= Extrait fourni =
+---+
Les blocages paysans sur les routes, celui du budget Macron-PS par la droite, et combien d’autres causes mettent en mode pause notre pays. Le Président est aux Emirats… Ses épigones à Paris semblent hors sol. De très larges secteurs de la population n’ont plus la tête aux bastons parlementaires. Tout semble suspendu à je ne sais quelle attente, d’on ne sait quel lendemain, comme si le présent était devenu totalement incertain et démotivant. La bataille des paysans est un moment significatif du débordement dégagiste qui agite la profondeur du pays. Ce sentiment touche tous les secteurs de la société. L’un après l’autre en témoigne. C’est le sens du moment politique français. Face à tout cela, rien ne semble tenir. Et aucune autorité ne semble capable de sortir par le haut des impasses qu’elles n’ont pas vu venir. Le report de la décision de l’Union européenne en témoigne. Il aura suffi de la France et de l’Italie pour que tout soit bloqué. Tant mieux. C’est aussi une leçon à mes yeux. L’Allemagne n’est pas l’incontournable de l’Europe. À retenir pour la suite. En France face aux paysans ? La FNSEA attend que les CRS fassent le boulot. Et le gouvernement est presque aux abonnés absents. Et ainsi de suite.
Tout montre une ambiance générale de décomposition. Il est donc assez peu probable que les élections municipales échappent au dégagisme. RN d’un côté, LFI de l’autre avancent alors en face à face un peu partout sur le terrain comme alternative à l’ancien monde politique. Dans le Nord, autour du cas Arcelor Dunkerque. Dans le monde paysan en colère. Et sur des dizaines d’autres fronts qui passent sous les radars. Pour les Insoumis, dans ces conditions, toutes les réunions préparatoires pour les municipales sont des succès de masse. Nous découvrons. Car telle n’était pas l’ambiance. La recomposition des forces politiques se prolonge dans des contextes de plus en plus troubles et souvent insaisissables. On a pu observer l’effondrement de la droite politique dans sa campagne pour prendre le leadership du combat contre « l’islamogauchisme » à l’occasion de la commission dont Wauquiez était l’inventeur. Elle a un sens plus élevé qu’il n’y paraît. Où est la stratégie ? Où sont les chefs, où sont les relais ? Tout a disparu ! Mais la hargne de la classe médiatique maintenue est contre LFI en dépit de sa mise hors de cause dans l’affaire des liens avec les islamistes. C’est un signal fort aussi de décomposition morale. Car cela ne s’explique pas sans l’influence de certaines parties intéressées. Le cas spectaculaire du mensonge du journal Le Monde est un temps fort de ce moment de déchéance. Le journal macroniste n’a plus de boussole. La haine n’en est pas une.
+---+
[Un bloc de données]
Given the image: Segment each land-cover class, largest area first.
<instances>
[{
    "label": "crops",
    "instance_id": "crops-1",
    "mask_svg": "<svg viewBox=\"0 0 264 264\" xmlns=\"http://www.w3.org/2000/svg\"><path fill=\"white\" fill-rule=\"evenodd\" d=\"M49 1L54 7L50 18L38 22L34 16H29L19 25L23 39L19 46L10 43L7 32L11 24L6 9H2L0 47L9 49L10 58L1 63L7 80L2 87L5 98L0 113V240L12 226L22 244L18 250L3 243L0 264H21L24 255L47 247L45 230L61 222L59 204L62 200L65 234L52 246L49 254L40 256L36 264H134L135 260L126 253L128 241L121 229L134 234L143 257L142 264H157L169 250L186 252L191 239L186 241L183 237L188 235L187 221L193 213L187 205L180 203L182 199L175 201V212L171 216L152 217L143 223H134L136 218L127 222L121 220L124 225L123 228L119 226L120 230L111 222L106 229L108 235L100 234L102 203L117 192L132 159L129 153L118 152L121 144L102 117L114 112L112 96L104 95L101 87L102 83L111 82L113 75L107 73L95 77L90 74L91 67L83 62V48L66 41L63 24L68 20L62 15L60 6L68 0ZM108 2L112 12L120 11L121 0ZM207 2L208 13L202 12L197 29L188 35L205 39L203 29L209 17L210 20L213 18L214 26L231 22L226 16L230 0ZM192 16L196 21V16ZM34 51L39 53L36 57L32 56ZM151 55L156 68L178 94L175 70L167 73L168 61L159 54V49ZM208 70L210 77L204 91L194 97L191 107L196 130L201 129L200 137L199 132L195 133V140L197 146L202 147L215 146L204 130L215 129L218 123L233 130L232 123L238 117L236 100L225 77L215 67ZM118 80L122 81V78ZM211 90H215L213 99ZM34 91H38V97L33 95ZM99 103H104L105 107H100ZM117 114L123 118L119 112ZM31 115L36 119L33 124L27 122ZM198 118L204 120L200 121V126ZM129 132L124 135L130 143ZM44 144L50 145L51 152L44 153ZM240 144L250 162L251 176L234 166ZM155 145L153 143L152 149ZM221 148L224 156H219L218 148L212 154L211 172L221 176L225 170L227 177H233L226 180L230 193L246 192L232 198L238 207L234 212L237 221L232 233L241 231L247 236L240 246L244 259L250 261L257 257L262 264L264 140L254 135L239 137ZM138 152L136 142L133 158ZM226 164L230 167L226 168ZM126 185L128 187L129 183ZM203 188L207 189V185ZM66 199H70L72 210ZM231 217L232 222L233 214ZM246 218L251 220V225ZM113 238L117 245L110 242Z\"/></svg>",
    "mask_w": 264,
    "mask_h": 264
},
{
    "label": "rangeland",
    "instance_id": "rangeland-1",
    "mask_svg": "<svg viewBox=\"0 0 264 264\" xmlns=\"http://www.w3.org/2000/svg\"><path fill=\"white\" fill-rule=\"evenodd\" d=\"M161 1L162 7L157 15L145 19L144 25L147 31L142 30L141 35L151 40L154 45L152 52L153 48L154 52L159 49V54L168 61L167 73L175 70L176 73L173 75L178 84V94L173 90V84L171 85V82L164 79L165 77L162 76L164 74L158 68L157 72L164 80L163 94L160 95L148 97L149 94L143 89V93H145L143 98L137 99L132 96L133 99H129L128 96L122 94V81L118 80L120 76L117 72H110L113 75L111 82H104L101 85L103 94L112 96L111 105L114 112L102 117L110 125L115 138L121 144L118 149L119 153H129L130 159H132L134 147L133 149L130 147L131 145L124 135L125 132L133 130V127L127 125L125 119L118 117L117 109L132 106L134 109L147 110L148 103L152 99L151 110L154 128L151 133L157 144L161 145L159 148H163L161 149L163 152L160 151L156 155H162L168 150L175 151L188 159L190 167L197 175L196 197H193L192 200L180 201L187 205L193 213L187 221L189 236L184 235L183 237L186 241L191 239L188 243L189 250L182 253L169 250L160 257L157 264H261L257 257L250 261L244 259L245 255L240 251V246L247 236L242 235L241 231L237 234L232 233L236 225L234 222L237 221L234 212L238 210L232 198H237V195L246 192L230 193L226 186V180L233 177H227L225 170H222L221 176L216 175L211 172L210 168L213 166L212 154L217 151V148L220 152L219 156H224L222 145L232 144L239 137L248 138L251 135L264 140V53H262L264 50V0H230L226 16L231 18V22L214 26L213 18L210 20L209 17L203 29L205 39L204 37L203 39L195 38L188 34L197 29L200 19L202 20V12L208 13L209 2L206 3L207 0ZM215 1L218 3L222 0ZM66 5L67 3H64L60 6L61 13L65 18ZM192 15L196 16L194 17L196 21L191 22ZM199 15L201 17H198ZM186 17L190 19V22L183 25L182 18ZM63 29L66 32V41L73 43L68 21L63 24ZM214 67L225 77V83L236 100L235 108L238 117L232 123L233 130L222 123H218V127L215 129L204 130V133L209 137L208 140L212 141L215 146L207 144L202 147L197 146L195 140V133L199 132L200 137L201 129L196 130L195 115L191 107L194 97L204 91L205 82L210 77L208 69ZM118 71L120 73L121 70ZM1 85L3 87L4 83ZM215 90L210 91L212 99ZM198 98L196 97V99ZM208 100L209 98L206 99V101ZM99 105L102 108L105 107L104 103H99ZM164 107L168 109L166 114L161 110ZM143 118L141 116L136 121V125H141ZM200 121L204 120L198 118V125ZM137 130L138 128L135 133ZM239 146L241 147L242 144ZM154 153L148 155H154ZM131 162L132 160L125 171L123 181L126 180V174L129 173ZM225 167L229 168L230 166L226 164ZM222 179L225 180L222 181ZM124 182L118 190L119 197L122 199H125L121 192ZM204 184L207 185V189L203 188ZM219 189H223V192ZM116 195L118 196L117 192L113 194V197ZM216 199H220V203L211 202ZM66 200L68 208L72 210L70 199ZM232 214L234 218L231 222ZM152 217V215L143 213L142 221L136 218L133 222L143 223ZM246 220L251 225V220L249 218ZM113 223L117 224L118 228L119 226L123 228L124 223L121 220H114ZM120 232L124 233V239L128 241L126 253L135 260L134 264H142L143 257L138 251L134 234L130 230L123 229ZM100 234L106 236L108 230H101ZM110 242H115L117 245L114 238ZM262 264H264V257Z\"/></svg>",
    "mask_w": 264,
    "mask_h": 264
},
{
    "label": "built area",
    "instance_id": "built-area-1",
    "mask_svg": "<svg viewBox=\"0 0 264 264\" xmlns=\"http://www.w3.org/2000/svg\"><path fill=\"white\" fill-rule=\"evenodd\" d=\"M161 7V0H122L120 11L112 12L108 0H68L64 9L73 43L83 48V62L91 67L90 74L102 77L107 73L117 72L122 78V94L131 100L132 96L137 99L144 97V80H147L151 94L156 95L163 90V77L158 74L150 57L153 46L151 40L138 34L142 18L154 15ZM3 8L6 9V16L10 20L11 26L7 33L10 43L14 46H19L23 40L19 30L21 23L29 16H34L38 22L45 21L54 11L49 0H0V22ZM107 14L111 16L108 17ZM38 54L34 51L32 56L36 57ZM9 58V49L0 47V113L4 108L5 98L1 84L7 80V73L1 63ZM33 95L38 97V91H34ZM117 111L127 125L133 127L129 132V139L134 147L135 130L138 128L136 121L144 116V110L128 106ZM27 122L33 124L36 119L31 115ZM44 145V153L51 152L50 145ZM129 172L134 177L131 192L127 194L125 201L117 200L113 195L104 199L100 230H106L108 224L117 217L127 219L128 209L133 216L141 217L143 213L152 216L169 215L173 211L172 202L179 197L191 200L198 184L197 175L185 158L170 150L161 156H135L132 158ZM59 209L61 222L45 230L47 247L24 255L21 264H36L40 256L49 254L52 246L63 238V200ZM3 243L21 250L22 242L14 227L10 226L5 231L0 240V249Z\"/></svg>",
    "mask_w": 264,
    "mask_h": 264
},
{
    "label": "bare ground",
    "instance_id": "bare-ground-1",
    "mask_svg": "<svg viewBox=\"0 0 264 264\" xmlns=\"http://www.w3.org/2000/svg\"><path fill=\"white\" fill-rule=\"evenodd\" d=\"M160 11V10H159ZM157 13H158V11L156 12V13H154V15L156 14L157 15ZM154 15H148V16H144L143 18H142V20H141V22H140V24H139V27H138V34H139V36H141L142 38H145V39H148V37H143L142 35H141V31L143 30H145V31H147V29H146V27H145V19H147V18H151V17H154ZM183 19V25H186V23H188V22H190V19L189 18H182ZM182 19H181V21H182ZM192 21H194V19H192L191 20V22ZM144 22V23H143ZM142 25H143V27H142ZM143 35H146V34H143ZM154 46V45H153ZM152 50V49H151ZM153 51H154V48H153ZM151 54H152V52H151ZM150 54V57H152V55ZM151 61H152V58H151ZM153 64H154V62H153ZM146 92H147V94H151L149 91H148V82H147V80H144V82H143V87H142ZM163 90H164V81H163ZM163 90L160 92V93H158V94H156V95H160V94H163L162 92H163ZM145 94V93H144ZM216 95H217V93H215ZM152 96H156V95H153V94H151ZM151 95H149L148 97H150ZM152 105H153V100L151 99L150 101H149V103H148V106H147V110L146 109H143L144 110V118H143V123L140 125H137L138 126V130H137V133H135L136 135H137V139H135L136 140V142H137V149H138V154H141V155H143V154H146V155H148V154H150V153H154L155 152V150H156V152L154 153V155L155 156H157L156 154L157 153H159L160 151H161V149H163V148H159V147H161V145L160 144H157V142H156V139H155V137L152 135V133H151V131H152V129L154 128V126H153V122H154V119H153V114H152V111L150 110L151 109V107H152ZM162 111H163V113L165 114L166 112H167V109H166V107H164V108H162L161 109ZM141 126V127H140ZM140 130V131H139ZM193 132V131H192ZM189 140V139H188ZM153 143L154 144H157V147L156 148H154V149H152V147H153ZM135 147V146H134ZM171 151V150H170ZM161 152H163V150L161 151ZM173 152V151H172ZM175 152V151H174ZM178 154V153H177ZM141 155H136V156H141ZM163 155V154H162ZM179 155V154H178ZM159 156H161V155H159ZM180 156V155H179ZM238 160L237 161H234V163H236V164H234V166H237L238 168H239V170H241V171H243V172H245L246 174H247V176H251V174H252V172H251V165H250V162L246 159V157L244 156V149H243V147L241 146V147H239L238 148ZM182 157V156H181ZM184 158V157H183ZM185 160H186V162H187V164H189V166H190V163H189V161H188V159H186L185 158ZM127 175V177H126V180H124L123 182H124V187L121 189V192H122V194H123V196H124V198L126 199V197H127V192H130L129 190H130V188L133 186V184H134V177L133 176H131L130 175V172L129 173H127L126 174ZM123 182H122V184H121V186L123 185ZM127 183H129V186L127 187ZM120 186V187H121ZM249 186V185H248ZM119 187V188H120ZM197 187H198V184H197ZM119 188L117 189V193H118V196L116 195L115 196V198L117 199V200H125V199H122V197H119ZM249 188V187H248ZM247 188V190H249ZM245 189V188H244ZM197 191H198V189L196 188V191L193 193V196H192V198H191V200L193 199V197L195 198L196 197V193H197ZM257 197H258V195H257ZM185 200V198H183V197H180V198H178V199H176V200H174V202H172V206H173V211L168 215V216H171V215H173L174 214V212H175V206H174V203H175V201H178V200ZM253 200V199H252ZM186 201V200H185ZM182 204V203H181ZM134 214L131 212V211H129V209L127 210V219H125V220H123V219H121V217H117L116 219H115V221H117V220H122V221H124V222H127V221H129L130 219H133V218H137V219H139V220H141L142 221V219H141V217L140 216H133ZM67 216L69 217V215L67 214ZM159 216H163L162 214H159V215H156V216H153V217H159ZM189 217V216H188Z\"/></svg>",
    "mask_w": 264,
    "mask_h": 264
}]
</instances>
+---+
= Énoncé du problème =
Rédigez la suite du texte sur le climat de décomposition politique en France, en reprenant juste après sa dernière phrase.

= Résultat final =
Le Monde confirme son engagement aveuglé contre LFI à mesure que l’extrême droite se rapproche du pouvoir selon les sondages. Certains mettront en cause les racines historiques du journal à l’heure où les fondamentaux reprennent le dessus. De fait, « l’esprit de Vichy » est de de retour dans la classe médiatico-politique. Mais je ne le crois pas. Je crois qu’il s’agit d’un point de vue lié aux ambassades qui influencent traditionnellement cette rédaction et quelques autres. Dorénavant, Le Monde n’oublie jamais de combattre frontalement la force politique centrale capable de mener un combat concret contre l’extrême droite : LFI ! On l’a vu avec la nomination d’Olivier Pérou à la tête de la rubrique politique sur la gauche, confiée à l’ancien journaliste de l’hebdo de droite-extrême : L’Express. Celui-ci faisait aussitôt un livre La meute, qualifiant LFI de secte et collant tous les ragots sur la vie privée de nos dirigeants sans épargner même les enfants. Récompense immédiate, le rubricard s’est aussitôt vu attribuer la responsabilité du suivi de l’Assemblée nationale. Lui ne manque pas de faire connaître de plus grandes ambitions. Un temps, la direction de la rédaction a voulu faire croire qu’elle ignorait la préparation de ce livre quand elle a embauché Pérou. Mais maintenant qu’une « édition actualisée » de l’égout dont il est l’auteur est prévue dans la période des municipales ou pour ouvrir ensuite la période présidentielle ? Tout baigne.
Au total, Louis Dreyfus, le directeur de la rédaction a validé, en accord avec les milliardaires propriétaires du titre, un tournant politique. Il est désormais bien éloigné de la position « d’observateur lucide » dont se targuait la rédaction autrefois quand elle combattait de Gaulle ou soutenait Balladur. Tout ce petit monde agit ouvertement au nom de détestations plus profondes et structurelles. C’est une première fois, depuis la fin peu glorieuse de la Collaboration, qu’un journal en France peut reprendre une imputation de lien entre une religion et un parti de gauche sur le mode du « judéo-bolchevisme » désormais converti en islamo-gauchisme. L’esprit de Vichy est de retour. Ce travail de sape qui ne mentionne pas l’extrême droite mais cherche à abattre son adversaire central est la cotisation devenue ordinaire de toute la bonne société. Elle trouve ainsi une façon de se rendre utile à la restructuration actuelle de la droite française, sans se compromettre directement.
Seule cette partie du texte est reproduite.